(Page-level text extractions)
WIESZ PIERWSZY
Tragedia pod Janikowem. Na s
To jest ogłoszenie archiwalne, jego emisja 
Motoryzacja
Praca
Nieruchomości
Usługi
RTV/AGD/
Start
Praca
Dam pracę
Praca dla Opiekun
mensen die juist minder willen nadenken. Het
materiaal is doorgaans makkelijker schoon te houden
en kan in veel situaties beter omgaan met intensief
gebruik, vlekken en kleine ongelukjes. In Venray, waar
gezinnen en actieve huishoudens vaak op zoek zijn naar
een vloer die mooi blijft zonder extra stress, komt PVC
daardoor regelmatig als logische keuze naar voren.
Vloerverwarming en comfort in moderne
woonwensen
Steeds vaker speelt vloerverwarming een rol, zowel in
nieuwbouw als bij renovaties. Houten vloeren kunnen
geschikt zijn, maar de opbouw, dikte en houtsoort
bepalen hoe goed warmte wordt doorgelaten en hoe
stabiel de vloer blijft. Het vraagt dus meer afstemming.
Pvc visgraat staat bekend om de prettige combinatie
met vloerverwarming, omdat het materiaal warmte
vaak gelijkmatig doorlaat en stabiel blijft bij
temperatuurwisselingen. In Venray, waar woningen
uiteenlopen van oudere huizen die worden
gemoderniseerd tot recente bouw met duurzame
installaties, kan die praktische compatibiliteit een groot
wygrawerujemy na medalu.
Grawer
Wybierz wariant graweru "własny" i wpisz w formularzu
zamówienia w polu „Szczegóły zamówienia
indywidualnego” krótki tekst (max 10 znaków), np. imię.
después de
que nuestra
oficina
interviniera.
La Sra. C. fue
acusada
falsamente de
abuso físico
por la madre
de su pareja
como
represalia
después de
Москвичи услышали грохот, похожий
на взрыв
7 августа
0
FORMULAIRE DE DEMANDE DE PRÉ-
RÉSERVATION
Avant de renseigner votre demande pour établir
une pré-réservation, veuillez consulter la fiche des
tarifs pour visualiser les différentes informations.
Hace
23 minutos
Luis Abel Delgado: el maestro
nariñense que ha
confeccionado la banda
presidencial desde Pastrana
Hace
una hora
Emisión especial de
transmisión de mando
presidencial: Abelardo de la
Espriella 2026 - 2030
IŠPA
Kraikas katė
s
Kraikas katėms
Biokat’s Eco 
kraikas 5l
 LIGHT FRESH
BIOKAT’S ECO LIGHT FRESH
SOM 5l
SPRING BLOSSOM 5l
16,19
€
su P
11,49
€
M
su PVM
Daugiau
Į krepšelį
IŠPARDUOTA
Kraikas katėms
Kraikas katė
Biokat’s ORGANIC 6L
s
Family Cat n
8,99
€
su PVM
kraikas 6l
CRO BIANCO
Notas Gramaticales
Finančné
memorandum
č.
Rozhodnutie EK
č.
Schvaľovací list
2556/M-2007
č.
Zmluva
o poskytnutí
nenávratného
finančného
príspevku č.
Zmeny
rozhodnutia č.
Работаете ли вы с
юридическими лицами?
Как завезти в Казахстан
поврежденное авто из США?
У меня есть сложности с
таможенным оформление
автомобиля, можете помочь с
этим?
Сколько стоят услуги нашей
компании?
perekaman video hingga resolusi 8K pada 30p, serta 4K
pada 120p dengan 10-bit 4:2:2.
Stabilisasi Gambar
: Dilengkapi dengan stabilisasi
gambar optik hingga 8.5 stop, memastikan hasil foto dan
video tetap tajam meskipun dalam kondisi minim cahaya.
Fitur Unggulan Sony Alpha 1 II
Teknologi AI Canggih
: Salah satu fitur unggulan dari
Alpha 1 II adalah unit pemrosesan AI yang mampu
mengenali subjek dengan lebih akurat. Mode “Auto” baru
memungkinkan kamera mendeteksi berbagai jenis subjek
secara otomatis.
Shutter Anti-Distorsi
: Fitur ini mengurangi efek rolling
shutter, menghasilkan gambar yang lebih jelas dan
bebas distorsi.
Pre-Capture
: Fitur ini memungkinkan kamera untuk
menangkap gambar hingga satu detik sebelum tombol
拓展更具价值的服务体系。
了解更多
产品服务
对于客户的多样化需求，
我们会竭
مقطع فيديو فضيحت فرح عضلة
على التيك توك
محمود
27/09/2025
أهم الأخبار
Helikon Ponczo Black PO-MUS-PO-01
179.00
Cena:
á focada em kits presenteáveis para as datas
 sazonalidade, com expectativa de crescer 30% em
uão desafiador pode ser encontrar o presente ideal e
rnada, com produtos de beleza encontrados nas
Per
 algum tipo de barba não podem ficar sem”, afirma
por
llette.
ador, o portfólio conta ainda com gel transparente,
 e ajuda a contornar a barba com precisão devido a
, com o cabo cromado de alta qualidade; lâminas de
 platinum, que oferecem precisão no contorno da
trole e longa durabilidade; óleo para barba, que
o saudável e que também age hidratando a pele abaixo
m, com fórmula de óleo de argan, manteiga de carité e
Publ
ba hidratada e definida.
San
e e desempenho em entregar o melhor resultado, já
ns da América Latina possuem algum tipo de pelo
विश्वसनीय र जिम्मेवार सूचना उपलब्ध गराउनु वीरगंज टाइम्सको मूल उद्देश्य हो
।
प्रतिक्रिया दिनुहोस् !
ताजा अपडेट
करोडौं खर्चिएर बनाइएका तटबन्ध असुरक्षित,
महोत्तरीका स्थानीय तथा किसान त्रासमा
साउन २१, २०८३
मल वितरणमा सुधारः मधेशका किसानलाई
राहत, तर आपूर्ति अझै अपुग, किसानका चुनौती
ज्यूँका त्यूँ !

The problem:
Can you set down every line of the listing above word for word, in its original order?

Exercise solution:
WIESZ PIERWSZY
Tragedia pod Janikowem. Na s
To jest ogłoszenie archiwalne, jego emisja 
Motoryzacja
Praca
Nieruchomości
Usługi
RTV/AGD/
Start
Praca
Dam pracę
Praca dla Opiekun
mensen die juist minder willen nadenken. Het
materiaal is doorgaans makkelijker schoon te houden
en kan in veel situaties beter omgaan met intensief
gebruik, vlekken en kleine ongelukjes. In Venray, waar
gezinnen en actieve huishoudens vaak op zoek zijn naar
een vloer die mooi blijft zonder extra stress, komt PVC
daardoor regelmatig als logische keuze naar voren.
Vloerverwarming en comfort in moderne
woonwensen
Steeds vaker speelt vloerverwarming een rol, zowel in
nieuwbouw als bij renovaties. Houten vloeren kunnen
geschikt zijn, maar de opbouw, dikte en houtsoort
bepalen hoe goed warmte wordt doorgelaten en hoe
stabiel de vloer blijft. Het vraagt dus meer afstemming.
Pvc visgraat staat bekend om de prettige combinatie
met vloerverwarming, omdat het materiaal warmte
vaak gelijkmatig doorlaat en stabiel blijft bij
temperatuurwisselingen. In Venray, waar woningen
uiteenlopen van oudere huizen die worden
gemoderniseerd tot recente bouw met duurzame
installaties, kan die praktische compatibiliteit een groot
wygrawerujemy na medalu.
Grawer
Wybierz wariant graweru "własny" i wpisz w formularzu
zamówienia w polu „Szczegóły zamówienia
indywidualnego” krótki tekst (max 10 znaków), np. imię.
después de
que nuestra
oficina
interviniera.
La Sra. C. fue
acusada
falsamente de
abuso físico
por la madre
de su pareja
como
represalia
después de
Москвичи услышали грохот, похожий
на взрыв
7 августа
0
FORMULAIRE DE DEMANDE DE PRÉ-
RÉSERVATION
Avant de renseigner votre demande pour établir
une pré-réservation, veuillez consulter la fiche des
tarifs pour visualiser les différentes informations.
Hace
23 minutos
Luis Abel Delgado: el maestro
nariñense que ha
confeccionado la banda
presidencial desde Pastrana
Hace
una hora
Emisión especial de
transmisión de mando
presidencial: Abelardo de la
Espriella 2026 - 2030
IŠPA
Kraikas katė
s
Kraikas katėms
Biokat’s Eco 
kraikas 5l
 LIGHT FRESH
BIOKAT’S ECO LIGHT FRESH
SOM 5l
SPRING BLOSSOM 5l
16,19
€
su P
11,49
€
M
su PVM
Daugiau
Į krepšelį
IŠPARDUOTA
Kraikas katėms
Kraikas katė
Biokat’s ORGANIC 6L
s
Family Cat n
8,99
€
su PVM
kraikas 6l
CRO BIANCO
Notas Gramaticales
Finančné
memorandum
č.
Rozhodnutie EK
č.
Schvaľovací list
2556/M-2007
č.
Zmluva
o poskytnutí
nenávratného
finančného
príspevku č.
Zmeny
rozhodnutia č.
Работаете ли вы с
юридическими лицами?
Как завезти в Казахстан
поврежденное авто из США?
У меня есть сложности с
таможенным оформление
автомобиля, можете помочь с
этим?
Сколько стоят услуги нашей
компании?
perekaman video hingga resolusi 8K pada 30p, serta 4K
pada 120p dengan 10-bit 4:2:2.
Stabilisasi Gambar
: Dilengkapi dengan stabilisasi
gambar optik hingga 8.5 stop, memastikan hasil foto dan
video tetap tajam meskipun dalam kondisi minim cahaya.
Fitur Unggulan Sony Alpha 1 II
Teknologi AI Canggih
: Salah satu fitur unggulan dari
Alpha 1 II adalah unit pemrosesan AI yang mampu
mengenali subjek dengan lebih akurat. Mode “Auto” baru
memungkinkan kamera mendeteksi berbagai jenis subjek
secara otomatis.
Shutter Anti-Distorsi
: Fitur ini mengurangi efek rolling
shutter, menghasilkan gambar yang lebih jelas dan
bebas distorsi.
Pre-Capture
: Fitur ini memungkinkan kamera untuk
menangkap gambar hingga satu detik sebelum tombol
拓展更具价值的服务体系。
了解更多
产品服务
对于客户的多样化需求，
我们会竭
مقطع فيديو فضيحت فرح عضلة
على التيك توك
محمود
27/09/2025
أهم الأخبار
Helikon Ponczo Black PO-MUS-PO-01
179.00
Cena:
á focada em kits presenteáveis para as datas
 sazonalidade, com expectativa de crescer 30% em
uão desafiador pode ser encontrar o presente ideal e
rnada, com produtos de beleza encontrados nas
Per
 algum tipo de barba não podem ficar sem”, afirma
por
llette.
ador, o portfólio conta ainda com gel transparente,
 e ajuda a contornar a barba com precisão devido a
, com o cabo cromado de alta qualidade; lâminas de
 platinum, que oferecem precisão no contorno da
trole e longa durabilidade; óleo para barba, que
o saudável e que também age hidratando a pele abaixo
m, com fórmula de óleo de argan, manteiga de carité e
Publ
ba hidratada e definida.
San
e e desempenho em entregar o melhor resultado, já
ns da América Latina possuem algum tipo de pelo
विश्वसनीय र जिम्मेवार सूचना उपलब्ध गराउनु वीरगंज टाइम्सको मूल उद्देश्य हो
।
प्रतिक्रिया दिनुहोस् !
ताजा अपडेट
करोडौं खर्चिएर बनाइएका तटबन्ध असुरक्षित,
महोत्तरीका स्थानीय तथा किसान त्रासमा
साउन २१, २०८३
मल वितरणमा सुधारः मधेशका किसानलाई
राहत, तर आपूर्ति अझै अपुग, किसानका चुनौती
ज्यूँका त्यूँ !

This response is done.